INFORMATION SHOWN:

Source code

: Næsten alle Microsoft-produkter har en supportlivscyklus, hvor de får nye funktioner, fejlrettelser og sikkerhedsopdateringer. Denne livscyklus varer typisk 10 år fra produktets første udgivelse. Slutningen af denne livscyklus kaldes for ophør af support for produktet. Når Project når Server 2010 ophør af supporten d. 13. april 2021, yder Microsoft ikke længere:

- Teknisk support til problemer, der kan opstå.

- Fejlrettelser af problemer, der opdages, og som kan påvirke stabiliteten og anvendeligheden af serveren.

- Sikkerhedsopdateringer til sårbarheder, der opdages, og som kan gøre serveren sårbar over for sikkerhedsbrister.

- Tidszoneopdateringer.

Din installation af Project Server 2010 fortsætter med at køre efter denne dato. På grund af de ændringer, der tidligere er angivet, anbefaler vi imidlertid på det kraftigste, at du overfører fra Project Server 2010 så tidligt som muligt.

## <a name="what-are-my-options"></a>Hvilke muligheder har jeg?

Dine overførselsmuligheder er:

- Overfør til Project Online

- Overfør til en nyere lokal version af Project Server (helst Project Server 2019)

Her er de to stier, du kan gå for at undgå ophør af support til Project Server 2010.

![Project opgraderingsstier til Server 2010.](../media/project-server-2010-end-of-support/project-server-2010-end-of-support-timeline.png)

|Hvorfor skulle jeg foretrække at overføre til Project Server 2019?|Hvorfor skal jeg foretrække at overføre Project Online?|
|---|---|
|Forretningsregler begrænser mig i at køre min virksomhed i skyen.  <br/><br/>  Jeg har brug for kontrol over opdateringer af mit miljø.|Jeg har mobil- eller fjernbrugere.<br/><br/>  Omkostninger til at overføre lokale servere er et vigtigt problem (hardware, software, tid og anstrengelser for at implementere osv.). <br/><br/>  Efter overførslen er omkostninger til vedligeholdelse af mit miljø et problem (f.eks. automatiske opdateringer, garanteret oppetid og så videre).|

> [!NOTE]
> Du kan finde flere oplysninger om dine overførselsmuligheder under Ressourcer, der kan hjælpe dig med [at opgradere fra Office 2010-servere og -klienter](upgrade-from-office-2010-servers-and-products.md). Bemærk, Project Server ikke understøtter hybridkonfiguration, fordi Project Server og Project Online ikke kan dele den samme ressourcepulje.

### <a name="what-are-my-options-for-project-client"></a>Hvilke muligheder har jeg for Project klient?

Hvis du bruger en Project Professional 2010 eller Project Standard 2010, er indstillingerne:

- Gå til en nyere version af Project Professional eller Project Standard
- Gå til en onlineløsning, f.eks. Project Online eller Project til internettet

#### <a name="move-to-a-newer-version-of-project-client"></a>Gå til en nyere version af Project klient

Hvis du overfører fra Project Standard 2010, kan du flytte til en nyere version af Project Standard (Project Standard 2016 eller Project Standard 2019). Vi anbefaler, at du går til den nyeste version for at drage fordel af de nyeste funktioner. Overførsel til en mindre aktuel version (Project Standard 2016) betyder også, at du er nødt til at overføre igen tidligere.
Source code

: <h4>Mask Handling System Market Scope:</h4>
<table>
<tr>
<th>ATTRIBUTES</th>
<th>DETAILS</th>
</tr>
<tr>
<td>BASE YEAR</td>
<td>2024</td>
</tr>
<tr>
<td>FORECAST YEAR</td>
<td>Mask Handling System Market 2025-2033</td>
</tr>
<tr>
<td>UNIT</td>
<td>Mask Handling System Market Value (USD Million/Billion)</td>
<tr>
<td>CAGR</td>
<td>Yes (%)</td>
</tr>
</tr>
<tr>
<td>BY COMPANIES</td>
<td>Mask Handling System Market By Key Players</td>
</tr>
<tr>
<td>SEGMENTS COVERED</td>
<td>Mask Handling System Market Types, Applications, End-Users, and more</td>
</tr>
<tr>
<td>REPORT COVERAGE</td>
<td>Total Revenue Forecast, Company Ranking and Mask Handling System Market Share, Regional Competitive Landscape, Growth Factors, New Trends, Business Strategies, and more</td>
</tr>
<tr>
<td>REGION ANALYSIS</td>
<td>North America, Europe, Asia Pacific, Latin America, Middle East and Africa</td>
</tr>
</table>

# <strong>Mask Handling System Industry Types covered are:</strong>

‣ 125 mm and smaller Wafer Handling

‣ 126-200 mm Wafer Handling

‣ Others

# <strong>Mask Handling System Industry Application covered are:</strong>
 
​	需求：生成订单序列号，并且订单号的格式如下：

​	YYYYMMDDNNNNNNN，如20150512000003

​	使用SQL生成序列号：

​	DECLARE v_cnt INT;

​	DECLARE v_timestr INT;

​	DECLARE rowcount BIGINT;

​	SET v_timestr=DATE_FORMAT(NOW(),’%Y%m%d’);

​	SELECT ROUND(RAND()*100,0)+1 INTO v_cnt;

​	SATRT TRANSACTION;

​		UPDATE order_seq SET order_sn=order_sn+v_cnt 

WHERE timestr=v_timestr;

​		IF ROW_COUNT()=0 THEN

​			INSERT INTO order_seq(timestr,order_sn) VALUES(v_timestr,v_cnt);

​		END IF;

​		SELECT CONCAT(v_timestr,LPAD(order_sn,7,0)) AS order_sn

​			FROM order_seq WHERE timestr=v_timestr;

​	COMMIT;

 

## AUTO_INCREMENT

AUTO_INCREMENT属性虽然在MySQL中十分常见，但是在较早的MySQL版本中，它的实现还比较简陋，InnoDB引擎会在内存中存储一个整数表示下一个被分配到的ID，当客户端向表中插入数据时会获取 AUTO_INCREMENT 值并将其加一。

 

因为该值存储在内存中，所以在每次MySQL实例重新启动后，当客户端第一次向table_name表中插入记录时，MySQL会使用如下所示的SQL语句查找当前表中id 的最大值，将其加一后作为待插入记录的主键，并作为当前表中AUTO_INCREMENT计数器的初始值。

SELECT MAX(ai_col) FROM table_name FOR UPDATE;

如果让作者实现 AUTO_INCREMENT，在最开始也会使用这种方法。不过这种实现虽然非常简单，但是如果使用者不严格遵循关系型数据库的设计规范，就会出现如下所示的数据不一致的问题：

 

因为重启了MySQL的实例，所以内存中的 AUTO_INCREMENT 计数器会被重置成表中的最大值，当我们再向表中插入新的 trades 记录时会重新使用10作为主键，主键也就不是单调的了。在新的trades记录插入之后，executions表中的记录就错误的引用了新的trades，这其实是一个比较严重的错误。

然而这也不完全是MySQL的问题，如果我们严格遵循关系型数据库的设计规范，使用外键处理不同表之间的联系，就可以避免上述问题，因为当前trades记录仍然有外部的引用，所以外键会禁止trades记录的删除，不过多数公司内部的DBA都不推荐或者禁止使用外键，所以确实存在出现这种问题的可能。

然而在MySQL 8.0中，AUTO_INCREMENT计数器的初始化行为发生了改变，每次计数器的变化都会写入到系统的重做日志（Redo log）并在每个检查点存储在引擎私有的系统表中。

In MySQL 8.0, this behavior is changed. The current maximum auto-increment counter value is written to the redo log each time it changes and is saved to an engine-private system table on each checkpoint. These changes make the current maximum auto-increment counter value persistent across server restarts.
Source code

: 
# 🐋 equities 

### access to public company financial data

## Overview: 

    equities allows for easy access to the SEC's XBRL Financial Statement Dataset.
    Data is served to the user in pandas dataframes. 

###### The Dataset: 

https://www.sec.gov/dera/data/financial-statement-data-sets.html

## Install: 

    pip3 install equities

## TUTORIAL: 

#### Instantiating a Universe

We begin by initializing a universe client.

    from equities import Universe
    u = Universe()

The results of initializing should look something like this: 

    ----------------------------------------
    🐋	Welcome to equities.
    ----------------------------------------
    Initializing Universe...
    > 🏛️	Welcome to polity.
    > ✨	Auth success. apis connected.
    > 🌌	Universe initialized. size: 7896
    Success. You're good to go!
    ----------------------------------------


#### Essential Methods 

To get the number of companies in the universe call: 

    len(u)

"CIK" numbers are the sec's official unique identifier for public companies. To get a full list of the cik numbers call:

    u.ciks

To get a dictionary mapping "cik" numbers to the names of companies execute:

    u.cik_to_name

WHAT THIS TASK INVOLVES:
Copy out the records again, starting with the line that contains "To get the number" and going on through the last line of the records.

TASK ANSWER:
To get the number of companies in the universe call: 

    len(u)

"CIK" numbers are the sec's official unique identifier for public companies. To get a full list of the cik numbers call:

    u.ciks

To get a dictionary mapping "cik" numbers to the names of companies execute:

    u.cik_to_name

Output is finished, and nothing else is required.